++++ Material for this exercise

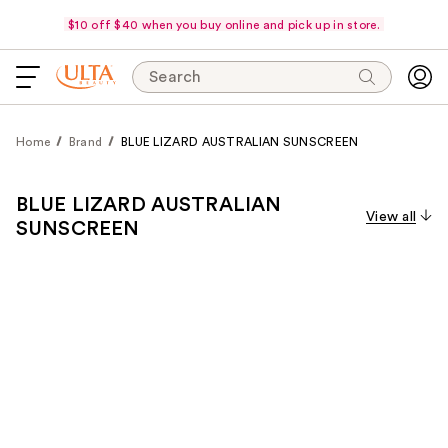
$10 off $40 when you buy online and pick up in store.
Search
Home
Brand
BLUE LIZARD AUSTRALIAN SUNSCREEN
BLUE LIZARD AUSTRALIAN
View all
SUNSCREEN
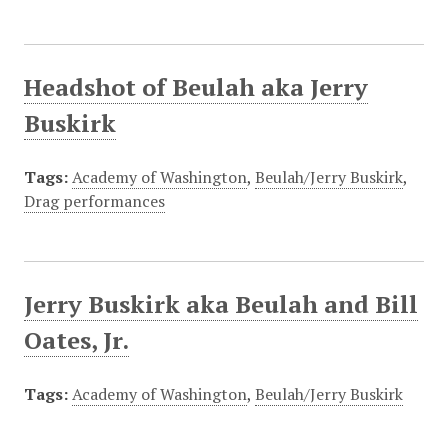
Headshot of Beulah aka Jerry
Buskirk
Tags:
Academy of Washington
,
Beulah/Jerry Buskirk
,
Drag performances
Jerry Buskirk aka Beulah and Bill
Oates, Jr.
Tags:
Academy of Washington
,
Beulah/Jerry Buskirk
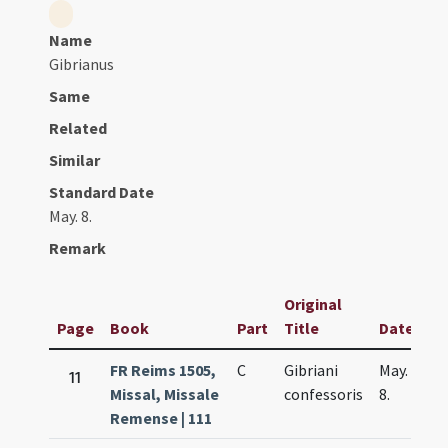
Name
Gibrianus
Same
Related
Similar
Standard Date
May. 8.
Remark
Original
Page
Book
Part
Title
Date
FR Reims 1505,
C
Gibriani
May.
11
Missal, Missale
confessoris
8.
Remense | 111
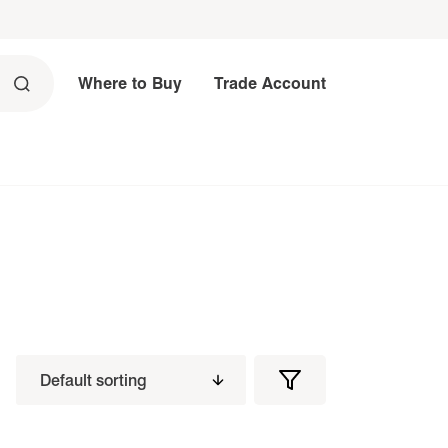
Where to Buy
Trade Account
Filters
Filter
Products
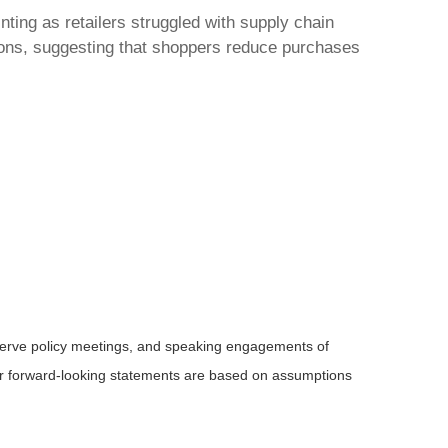
nting as retailers struggled with supply chain
tions, suggesting that shoppers reduce purchases
serve policy meetings, and speaking engagements of
 or forward-looking statements are based on assumptions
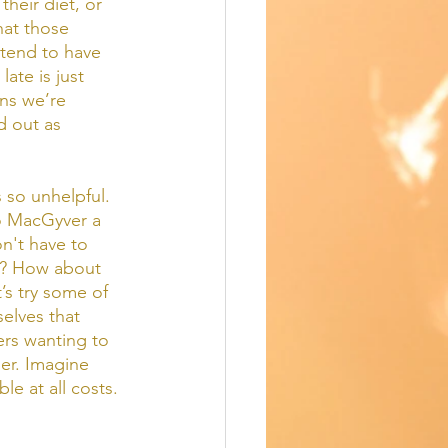
heir diet, or 
hat those 
tend to have 
ate is just 
ns we’re 
 out as 
 so unhelpful.  
o MacGyver a 
on't have to 
ay? How about 
’s try some of 
elves that 
rs wanting to 
er. Imagine 
le at all costs. 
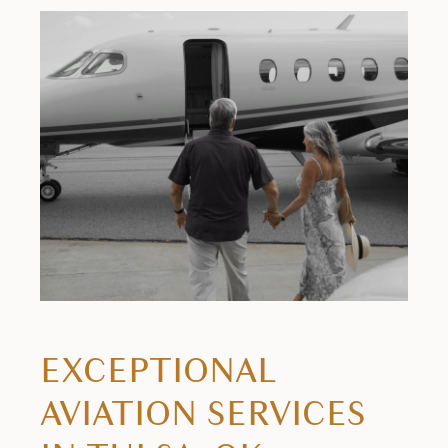
EXCEPTIONAL
AVIATION SERVICES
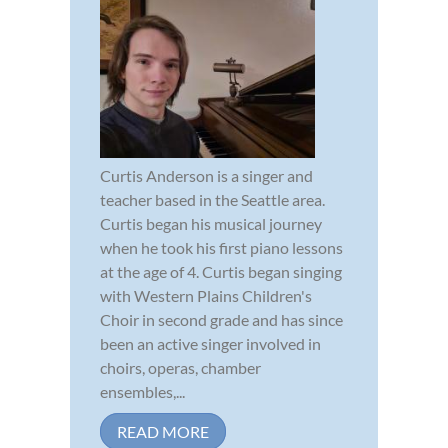
Curtis Anderson is a singer and
teacher based in the Seattle area.
Curtis began his musical journey
when he took his first piano lessons
at the age of 4. Curtis began singing
with Western Plains Children's
Choir in second grade and has since
been an active singer involved in
choirs, operas, chamber
ensembles,...
READ MORE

++++++++

## Task objective
Repeat only what lies between the start of the data and the end of the line containing "so unhelpful.", exactly, with pictures left out.

## Answer section
$10 off $40 when you buy online and pick up in store.
Search
Home
Brand
BLUE LIZARD AUSTRALIAN SUNSCREEN
BLUE LIZARD AUSTRALIAN
View all
SUNSCREEN
Headshot of Beulah aka Jerry
Buskirk
Tags:
Academy of Washington
,
Beulah/Jerry Buskirk
,
Drag performances
Jerry Buskirk aka Beulah and Bill
Oates, Jr.
Tags:
Academy of Washington
,
Beulah/Jerry Buskirk
Name
Gibrianus
Same
Related
Similar
Standard Date
May. 8.
Remark
Original
Page
Book
Part
Title
Date
FR Reims 1505,
C
Gibriani
May.
11
Missal, Missale
confessoris
8.
Remense | 111
Where to Buy
Trade Account
Filters
Filter
Products
nting as retailers struggled with supply chain
tions, suggesting that shoppers reduce purchases
serve policy meetings, and speaking engagements of
 or forward-looking statements are based on assumptions
heir diet, or 
hat those 
tend to have 
ate is just 
ns we’re 
 out as 
 so unhelpful.  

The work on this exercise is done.